[BEGIN]
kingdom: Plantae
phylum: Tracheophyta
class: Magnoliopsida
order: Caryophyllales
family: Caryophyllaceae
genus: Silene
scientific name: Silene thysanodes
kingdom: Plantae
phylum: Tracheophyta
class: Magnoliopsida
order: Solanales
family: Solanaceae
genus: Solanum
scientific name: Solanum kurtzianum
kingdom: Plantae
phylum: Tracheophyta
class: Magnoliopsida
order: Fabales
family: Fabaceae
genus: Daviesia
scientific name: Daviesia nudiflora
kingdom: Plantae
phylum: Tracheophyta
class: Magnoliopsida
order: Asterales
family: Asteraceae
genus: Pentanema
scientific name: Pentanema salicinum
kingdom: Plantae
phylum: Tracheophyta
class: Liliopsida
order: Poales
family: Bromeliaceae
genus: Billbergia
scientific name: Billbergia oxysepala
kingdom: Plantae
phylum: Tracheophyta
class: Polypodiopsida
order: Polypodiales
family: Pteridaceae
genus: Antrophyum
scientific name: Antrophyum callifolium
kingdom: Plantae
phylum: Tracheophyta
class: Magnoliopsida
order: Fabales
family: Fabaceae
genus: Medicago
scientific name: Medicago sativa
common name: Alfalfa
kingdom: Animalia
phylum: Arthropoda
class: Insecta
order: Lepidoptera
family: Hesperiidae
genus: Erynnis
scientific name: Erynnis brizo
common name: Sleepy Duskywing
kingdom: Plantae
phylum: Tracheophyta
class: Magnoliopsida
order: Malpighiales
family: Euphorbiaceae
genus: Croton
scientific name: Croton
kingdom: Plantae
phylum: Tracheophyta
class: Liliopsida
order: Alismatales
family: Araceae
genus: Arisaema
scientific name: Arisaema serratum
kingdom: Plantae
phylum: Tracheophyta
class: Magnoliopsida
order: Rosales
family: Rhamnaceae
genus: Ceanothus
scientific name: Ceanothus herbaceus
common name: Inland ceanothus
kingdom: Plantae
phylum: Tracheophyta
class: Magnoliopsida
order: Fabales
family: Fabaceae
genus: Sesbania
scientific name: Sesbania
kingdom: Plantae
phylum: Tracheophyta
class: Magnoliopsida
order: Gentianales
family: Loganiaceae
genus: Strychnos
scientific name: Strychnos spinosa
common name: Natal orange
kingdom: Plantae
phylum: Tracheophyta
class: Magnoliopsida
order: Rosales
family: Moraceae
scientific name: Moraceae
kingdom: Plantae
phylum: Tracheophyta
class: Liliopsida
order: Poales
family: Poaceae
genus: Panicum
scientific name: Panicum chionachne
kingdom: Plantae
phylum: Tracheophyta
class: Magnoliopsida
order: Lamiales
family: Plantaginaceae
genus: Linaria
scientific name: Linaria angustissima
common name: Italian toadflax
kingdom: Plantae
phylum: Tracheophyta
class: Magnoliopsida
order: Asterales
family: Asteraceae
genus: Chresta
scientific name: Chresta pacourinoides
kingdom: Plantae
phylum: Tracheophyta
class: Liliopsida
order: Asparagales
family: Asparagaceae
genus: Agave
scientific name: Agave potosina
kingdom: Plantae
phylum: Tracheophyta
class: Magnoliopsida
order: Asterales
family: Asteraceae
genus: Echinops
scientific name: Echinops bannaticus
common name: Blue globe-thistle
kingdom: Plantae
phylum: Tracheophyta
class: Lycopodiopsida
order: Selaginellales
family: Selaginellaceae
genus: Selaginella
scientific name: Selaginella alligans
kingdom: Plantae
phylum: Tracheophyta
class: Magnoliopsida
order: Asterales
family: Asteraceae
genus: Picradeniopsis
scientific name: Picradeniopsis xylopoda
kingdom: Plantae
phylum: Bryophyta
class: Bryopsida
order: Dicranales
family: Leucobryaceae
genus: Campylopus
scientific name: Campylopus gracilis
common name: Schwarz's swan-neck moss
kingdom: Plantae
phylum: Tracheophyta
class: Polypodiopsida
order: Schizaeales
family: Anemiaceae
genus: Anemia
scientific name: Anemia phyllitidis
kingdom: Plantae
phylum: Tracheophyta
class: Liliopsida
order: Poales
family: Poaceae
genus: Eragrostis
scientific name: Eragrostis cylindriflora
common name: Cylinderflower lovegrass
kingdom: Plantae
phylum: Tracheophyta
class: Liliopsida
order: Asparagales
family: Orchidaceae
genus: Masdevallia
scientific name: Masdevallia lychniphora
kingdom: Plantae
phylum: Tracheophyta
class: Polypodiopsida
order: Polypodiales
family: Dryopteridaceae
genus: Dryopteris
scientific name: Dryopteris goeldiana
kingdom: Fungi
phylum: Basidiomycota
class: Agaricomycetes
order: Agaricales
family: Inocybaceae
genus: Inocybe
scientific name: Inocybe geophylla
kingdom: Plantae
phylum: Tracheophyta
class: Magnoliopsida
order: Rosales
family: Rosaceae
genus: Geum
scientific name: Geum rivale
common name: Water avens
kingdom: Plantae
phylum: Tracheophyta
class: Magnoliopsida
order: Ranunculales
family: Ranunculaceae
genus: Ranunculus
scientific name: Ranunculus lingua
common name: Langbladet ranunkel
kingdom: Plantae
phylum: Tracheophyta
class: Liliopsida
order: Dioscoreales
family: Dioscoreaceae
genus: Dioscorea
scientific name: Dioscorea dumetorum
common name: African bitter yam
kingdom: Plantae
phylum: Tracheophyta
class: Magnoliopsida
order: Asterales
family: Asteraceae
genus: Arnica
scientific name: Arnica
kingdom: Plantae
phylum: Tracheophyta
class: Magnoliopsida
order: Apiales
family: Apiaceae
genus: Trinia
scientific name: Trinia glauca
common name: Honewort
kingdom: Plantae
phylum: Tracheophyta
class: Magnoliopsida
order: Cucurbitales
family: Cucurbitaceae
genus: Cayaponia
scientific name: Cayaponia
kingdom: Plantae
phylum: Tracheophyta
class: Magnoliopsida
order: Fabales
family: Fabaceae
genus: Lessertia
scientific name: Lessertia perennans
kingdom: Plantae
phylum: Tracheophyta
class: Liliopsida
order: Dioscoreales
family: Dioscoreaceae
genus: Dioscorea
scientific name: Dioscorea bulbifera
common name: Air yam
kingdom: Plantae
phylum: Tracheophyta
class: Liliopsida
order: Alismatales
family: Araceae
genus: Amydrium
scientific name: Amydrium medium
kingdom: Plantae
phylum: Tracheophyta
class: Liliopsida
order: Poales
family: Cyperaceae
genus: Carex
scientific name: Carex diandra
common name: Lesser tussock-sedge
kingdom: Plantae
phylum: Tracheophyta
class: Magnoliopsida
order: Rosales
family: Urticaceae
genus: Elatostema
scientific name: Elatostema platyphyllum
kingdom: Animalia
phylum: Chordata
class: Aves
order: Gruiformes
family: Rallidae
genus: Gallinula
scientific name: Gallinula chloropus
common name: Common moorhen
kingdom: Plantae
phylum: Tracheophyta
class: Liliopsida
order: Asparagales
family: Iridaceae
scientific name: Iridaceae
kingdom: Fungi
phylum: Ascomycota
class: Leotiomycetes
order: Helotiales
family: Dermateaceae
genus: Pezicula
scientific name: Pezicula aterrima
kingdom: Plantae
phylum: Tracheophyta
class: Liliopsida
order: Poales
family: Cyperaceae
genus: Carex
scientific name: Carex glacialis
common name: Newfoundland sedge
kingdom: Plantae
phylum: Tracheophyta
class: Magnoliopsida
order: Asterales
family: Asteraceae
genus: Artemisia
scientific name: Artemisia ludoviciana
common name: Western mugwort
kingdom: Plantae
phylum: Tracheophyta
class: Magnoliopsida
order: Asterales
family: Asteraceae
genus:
[END]
Return the classification lines for every item above, copied verbatim from kingdom through common name.

kingdom: Plantae
phylum: Tracheophyta
class: Magnoliopsida
order: Caryophyllales
family: Caryophyllaceae
genus: Silene
scientific name: Silene thysanodes
kingdom: Plantae
phylum: Tracheophyta
class: Magnoliopsida
order: Solanales
family: Solanaceae
genus: Solanum
scientific name: Solanum kurtzianum
kingdom: Plantae
phylum: Tracheophyta
class: Magnoliopsida
order: Fabales
family: Fabaceae
genus: Daviesia
scientific name: Daviesia nudiflora
kingdom: Plantae
phylum: Tracheophyta
class: Magnoliopsida
order: Asterales
family: Asteraceae
genus: Pentanema
scientific name: Pentanema salicinum
kingdom: Plantae
phylum: Tracheophyta
class: Liliopsida
order: Poales
family: Bromeliaceae
genus: Billbergia
scientific name: Billbergia oxysepala
kingdom: Plantae
phylum: Tracheophyta
class: Polypodiopsida
order: Polypodiales
family: Pteridaceae
genus: Antrophyum
scientific name: Antrophyum callifolium
kingdom: Plantae
phylum: Tracheophyta
class: Magnoliopsida
order: Fabales
family: Fabaceae
genus: Medicago
scientific name: Medicago sativa
common name: Alfalfa
kingdom: Animalia
phylum: Arthropoda
class: Insecta
order: Lepidoptera
family: Hesperiidae
genus: Erynnis
scientific name: Erynnis brizo
common name: Sleepy Duskywing
kingdom: Plantae
phylum: Tracheophyta
class: Magnoliopsida
order: Malpighiales
family: Euphorbiaceae
genus: Croton
scientific name: Croton
kingdom: Plantae
phylum: Tracheophyta
class: Liliopsida
order: Alismatales
family: Araceae
genus: Arisaema
scientific name: Arisaema serratum
kingdom: Plantae
phylum: Tracheophyta
class: Magnoliopsida
order: Rosales
family: Rhamnaceae
genus: Ceanothus
scientific name: Ceanothus herbaceus
common name: Inland ceanothus
kingdom: Plantae
phylum: Tracheophyta
class: Magnoliopsida
order: Fabales
family: Fabaceae
genus: Sesbania
scientific name: Sesbania
kingdom: Plantae
phylum: Tracheophyta
class: Magnoliopsida
order: Gentianales
family: Loganiaceae
genus: Strychnos
scientific name: Strychnos spinosa
common name: Natal orange
kingdom: Plantae
phylum: Tracheophyta
class: Magnoliopsida
order: Rosales
family: Moraceae
scientific name: Moraceae
kingdom: Plantae
phylum: Tracheophyta
class: Liliopsida
order: Poales
family: Poaceae
genus: Panicum
scientific name: Panicum chionachne
kingdom: Plantae
phylum: Tracheophyta
class: Magnoliopsida
order: Lamiales
family: Plantaginaceae
genus: Linaria
scientific name: Linaria angustissima
common name: Italian toadflax
kingdom: Plantae
phylum: Tracheophyta
class: Magnoliopsida
order: Asterales
family: Asteraceae
genus: Chresta
scientific name: Chresta pacourinoides
kingdom: Plantae
phylum: Tracheophyta
class: Liliopsida
order: Asparagales
family: Asparagaceae
genus: Agave
scientific name: Agave potosina
kingdom: Plantae
phylum: Tracheophyta
class: Magnoliopsida
order: Asterales
family: Asteraceae
genus: Echinops
scientific name: Echinops bannaticus
common name: Blue globe-thistle
kingdom: Plantae
phylum: Tracheophyta
class: Lycopodiopsida
order: Selaginellales
family: Selaginellaceae
genus: Selaginella
scientific name: Selaginella alligans
kingdom: Plantae
phylum: Tracheophyta
class: Magnoliopsida
order: Asterales
family: Asteraceae
genus: Picradeniopsis
scientific name: Picradeniopsis xylopoda
kingdom: Plantae
phylum: Bryophyta
class: Bryopsida
order: Dicranales
family: Leucobryaceae
genus: Campylopus
scientific name: Campylopus gracilis
common name: Schwarz's swan-neck moss
kingdom: Plantae
phylum: Tracheophyta
class: Polypodiopsida
order: Schizaeales
family: Anemiaceae
genus: Anemia
scientific name: Anemia phyllitidis
kingdom: Plantae
phylum: Tracheophyta
class: Liliopsida
order: Poales
family: Poaceae
genus: Eragrostis
scientific name: Eragrostis cylindriflora
common name: Cylinderflower lovegrass
kingdom: Plantae
phylum: Tracheophyta
class: Liliopsida
order: Asparagales
family: Orchidaceae
genus: Masdevallia
scientific name: Masdevallia lychniphora
kingdom: Plantae
phylum: Tracheophyta
class: Polypodiopsida
order: Polypodiales
family: Dryopteridaceae
genus: Dryopteris
scientific name: Dryopteris goeldiana
kingdom: Fungi
phylum: Basidiomycota
class: Agaricomycetes
order: Agaricales
family: Inocybaceae
genus: Inocybe
scientific name: Inocybe geophylla
kingdom: Plantae
phylum: Tracheophyta
class: Magnoliopsida
order: Rosales
family: Rosaceae
genus: Geum
scientific name: Geum rivale
common name: Water avens
kingdom: Plantae
phylum: Tracheophyta
class: Magnoliopsida
order: Ranunculales
family: Ranunculaceae
genus: Ranunculus
scientific name: Ranunculus lingua
common name: Langbladet ranunkel
kingdom: Plantae
phylum: Tracheophyta
class: Liliopsida
order: Dioscoreales
family: Dioscoreaceae
genus: Dioscorea
scientific name: Dioscorea dumetorum
common name: African bitter yam
kingdom: Plantae
phylum: Tracheophyta
class: Magnoliopsida
order: Asterales
family: Asteraceae
genus: Arnica
scientific name: Arnica
kingdom: Plantae
phylum: Tracheophyta
class: Magnoliopsida
order: Apiales
family: Apiaceae
genus: Trinia
scientific name: Trinia glauca
common name: Honewort
kingdom: Plantae
phylum: Tracheophyta
class: Magnoliopsida
order: Cucurbitales
family: Cucurbitaceae
genus: Cayaponia
scientific name: Cayaponia
kingdom: Plantae
phylum: Tracheophyta
class: Magnoliopsida
order: Fabales
family: Fabaceae
genus: Lessertia
scientific name: Lessertia perennans
kingdom: Plantae
phylum: Tracheophyta
class: Liliopsida
order: Dioscoreales
family: Dioscoreaceae
genus: Dioscorea
scientific name: Dioscorea bulbifera
common name: Air yam
kingdom: Plantae
phylum: Tracheophyta
class: Liliopsida
order: Alismatales
family: Araceae
genus: Amydrium
scientific name: Amydrium medium
kingdom: Plantae
phylum: Tracheophyta
class: Liliopsida
order: Poales
family: Cyperaceae
genus: Carex
scientific name: Carex diandra
common name: Lesser tussock-sedge
kingdom: Plantae
phylum: Tracheophyta
class: Magnoliopsida
order: Rosales
family: Urticaceae
genus: Elatostema
scientific name: Elatostema platyphyllum
kingdom: Animalia
phylum: Chordata
class: Aves
order: Gruiformes
family: Rallidae
genus: Gallinula
scientific name: Gallinula chloropus
common name: Common moorhen
kingdom: Plantae
phylum: Tracheophyta
class: Liliopsida
order: Asparagales
family: Iridaceae
scientific name: Iridaceae
kingdom: Fungi
phylum: Ascomycota
class: Leotiomycetes
order: Helotiales
family: Dermateaceae
genus: Pezicula
scientific name: Pezicula aterrima
kingdom: Plantae
phylum: Tracheophyta
class: Liliopsida
order: Poales
family: Cyperaceae
genus: Carex
scientific name: Carex glacialis
common name: Newfoundland sedge
kingdom: Plantae
phylum: Tracheophyta
class: Magnoliopsida
order: Asterales
family: Asteraceae
genus: Artemisia
scientific name: Artemisia ludoviciana
common name: Western mugwort
kingdom: Plantae
phylum: Tracheophyta
class: Magnoliopsida
order: Asterales
family: Asteraceae
genus:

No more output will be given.